[Opening MATERIAL PROVIDED section]

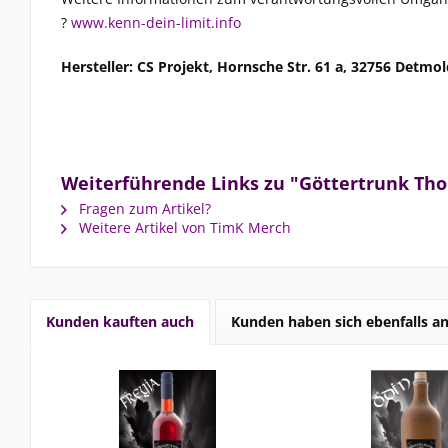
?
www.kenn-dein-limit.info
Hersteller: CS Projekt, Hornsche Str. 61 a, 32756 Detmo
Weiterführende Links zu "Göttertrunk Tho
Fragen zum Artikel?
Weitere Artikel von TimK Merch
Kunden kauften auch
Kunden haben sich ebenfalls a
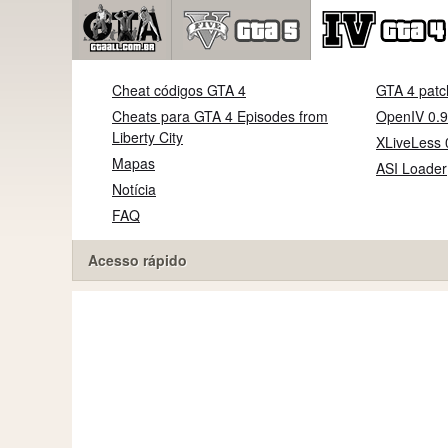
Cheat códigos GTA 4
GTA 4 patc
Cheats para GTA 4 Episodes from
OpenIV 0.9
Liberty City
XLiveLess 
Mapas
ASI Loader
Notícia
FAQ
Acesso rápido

[Closing MATERIAL PROVIDED section]
[Opening MATERIAL PROVIDED section]

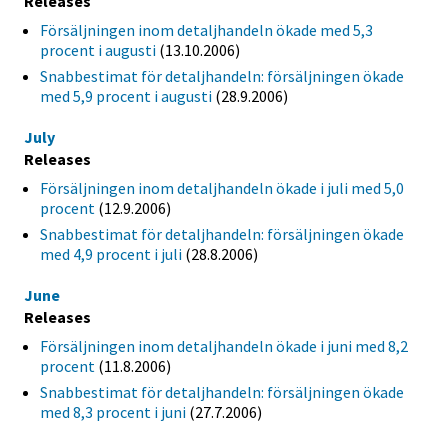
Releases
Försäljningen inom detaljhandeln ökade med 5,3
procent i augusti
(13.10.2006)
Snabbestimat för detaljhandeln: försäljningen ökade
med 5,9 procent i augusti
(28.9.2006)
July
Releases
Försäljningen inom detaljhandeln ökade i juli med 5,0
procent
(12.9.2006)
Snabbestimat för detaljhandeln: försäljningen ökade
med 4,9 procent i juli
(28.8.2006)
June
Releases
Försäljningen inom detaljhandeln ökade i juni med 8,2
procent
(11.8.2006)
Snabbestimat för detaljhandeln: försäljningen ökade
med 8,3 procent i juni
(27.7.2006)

[Closing MATERIAL PROVIDED section]

TO-DO ITEM:
Return only the stretch above from the line containing "Weitere Artikel von TimK Merch" through the line containing "Acesso rápido", word for word and without pictures.

OUTPUT OF THE TASK:
Weitere Artikel von TimK Merch
Kunden kauften auch
Kunden haben sich ebenfalls a
Cheat códigos GTA 4
GTA 4 patc
Cheats para GTA 4 Episodes from
OpenIV 0.9
Liberty City
XLiveLess 
Mapas
ASI Loader
Notícia
FAQ
Acesso rápido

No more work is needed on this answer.